Let us imagine a universe in which, during the days of Adam, the speed of light was a million times faster than it is today. Now let us conduct a fantastic thought experiment. We get a couple of angels . . . Gabriel and Michael . . . to take us back in time to the days of Adam, along with a pocket mirror and a laser pointer. Now we shine the laser pointer for exactly one second, blinking it with our thumb twice in the one second, up into the night sky. This creates a long bar of light with two gaps in it. How long is the bar? one million times 186,282 miles. (Since the speed of light is, today, 186,282 miles per second). Gabriel flies alongside the light and keeps it squeezed together without changing its speed. Now Michael takes us miraculously to the exact time and space in the universe where he can place the mirror and reflect the beam back to the earth. He holds it there long enough to reflect the whole beam back, however long that is.

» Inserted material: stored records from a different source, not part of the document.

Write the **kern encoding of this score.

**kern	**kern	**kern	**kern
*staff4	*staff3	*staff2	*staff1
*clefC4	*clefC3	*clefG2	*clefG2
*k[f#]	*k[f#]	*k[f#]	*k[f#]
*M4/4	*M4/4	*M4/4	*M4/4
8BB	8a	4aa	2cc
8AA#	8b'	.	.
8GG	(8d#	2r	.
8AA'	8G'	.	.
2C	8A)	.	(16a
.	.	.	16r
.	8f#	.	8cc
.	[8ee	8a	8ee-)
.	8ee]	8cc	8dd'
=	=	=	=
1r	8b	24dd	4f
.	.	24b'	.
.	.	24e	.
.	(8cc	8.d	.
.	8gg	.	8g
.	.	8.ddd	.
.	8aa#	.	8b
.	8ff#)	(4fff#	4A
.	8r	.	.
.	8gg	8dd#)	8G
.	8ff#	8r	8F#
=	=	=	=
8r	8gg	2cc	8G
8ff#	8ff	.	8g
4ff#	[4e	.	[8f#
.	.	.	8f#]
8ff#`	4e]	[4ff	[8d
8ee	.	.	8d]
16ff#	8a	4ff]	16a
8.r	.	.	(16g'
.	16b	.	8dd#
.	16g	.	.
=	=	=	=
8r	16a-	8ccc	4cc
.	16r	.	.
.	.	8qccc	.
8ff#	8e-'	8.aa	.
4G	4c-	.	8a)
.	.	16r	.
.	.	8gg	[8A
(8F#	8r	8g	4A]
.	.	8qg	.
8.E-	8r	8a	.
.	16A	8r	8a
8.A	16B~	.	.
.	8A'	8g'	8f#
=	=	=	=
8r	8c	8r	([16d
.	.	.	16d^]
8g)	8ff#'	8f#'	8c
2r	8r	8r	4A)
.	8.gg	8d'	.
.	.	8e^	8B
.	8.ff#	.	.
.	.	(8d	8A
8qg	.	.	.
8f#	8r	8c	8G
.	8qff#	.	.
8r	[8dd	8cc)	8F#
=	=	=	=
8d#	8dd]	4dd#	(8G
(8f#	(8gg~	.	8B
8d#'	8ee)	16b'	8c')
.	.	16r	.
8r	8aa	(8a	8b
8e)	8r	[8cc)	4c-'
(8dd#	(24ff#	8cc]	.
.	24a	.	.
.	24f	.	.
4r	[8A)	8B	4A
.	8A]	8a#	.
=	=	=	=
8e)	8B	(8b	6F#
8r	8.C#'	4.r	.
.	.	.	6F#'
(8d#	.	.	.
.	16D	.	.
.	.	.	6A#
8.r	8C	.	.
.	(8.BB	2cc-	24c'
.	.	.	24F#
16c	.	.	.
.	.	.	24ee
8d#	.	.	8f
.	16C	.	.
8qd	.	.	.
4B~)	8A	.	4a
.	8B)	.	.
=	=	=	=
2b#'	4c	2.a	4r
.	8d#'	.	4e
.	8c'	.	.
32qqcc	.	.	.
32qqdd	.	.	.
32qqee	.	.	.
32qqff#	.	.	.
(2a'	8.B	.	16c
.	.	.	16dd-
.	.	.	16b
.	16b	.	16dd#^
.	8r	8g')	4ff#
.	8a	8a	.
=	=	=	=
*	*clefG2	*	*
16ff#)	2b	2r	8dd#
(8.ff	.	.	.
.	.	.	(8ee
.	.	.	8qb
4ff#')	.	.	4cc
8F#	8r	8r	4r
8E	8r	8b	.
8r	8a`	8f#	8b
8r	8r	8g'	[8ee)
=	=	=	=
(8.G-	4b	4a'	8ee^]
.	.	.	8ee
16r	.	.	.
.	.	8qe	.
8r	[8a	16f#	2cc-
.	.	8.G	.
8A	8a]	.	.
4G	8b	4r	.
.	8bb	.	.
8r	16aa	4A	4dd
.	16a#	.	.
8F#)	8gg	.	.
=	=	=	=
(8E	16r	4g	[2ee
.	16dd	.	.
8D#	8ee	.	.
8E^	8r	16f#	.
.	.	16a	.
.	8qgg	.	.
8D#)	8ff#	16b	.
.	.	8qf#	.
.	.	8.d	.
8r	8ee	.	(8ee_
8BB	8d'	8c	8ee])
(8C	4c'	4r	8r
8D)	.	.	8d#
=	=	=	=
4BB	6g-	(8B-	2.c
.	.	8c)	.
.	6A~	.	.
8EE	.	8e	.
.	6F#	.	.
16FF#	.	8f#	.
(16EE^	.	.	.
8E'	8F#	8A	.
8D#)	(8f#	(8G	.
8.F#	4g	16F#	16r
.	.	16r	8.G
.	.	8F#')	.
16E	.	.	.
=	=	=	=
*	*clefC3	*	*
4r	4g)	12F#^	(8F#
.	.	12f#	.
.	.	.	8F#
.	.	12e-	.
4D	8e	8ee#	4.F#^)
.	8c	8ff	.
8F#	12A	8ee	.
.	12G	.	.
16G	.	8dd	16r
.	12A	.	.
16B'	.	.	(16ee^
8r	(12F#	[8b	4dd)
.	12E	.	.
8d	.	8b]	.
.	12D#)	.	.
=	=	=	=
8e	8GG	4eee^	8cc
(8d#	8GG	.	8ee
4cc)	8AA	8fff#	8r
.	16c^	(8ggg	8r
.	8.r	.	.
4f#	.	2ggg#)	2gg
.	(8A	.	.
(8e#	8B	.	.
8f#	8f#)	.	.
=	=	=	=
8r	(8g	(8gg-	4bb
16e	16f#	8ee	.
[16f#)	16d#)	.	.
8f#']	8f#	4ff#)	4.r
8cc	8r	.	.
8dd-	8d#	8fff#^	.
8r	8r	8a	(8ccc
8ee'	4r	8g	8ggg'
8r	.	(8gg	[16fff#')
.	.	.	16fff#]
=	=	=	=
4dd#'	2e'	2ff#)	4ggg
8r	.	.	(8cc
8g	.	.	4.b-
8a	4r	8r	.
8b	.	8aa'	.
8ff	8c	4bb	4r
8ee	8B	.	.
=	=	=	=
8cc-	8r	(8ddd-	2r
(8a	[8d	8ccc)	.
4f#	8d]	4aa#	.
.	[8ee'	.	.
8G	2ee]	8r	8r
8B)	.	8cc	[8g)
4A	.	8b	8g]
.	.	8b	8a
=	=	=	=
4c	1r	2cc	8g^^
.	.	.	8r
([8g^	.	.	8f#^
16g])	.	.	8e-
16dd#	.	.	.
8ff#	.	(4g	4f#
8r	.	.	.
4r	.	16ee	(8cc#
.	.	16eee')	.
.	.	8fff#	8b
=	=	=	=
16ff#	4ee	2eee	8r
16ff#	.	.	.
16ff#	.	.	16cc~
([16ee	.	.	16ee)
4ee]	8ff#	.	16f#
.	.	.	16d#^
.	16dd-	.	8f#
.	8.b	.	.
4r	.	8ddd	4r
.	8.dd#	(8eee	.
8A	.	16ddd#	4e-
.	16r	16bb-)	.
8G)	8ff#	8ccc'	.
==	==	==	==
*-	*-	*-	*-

Now Michael takes us back again to our own time and we simply look up into the sky to see the beam coming back. We look up and see it. How long will the beam shine in our eye? Well, it is still the same length . . . one million times 186,282 miles . . . but now the light is crawling along at only 186,282 miles per second, so it shines for a million seconds. Those two gaps we set into a single second? It now looks as if our thumb had to take a million seconds to press the button those two times for those gaps.
The point is to make it clear that if light slows on its way to us, the events taking place we see by that light will be slowed. Things like the timing of cepheid variables, the decay of radioactive isotopes from supernova explosions, the rotation rates of the galaxies . . . these will all be slowed, in appearance, by slowed light.
Such slowing is not observed. The idea that light once traveled faster is ruled out by such observations.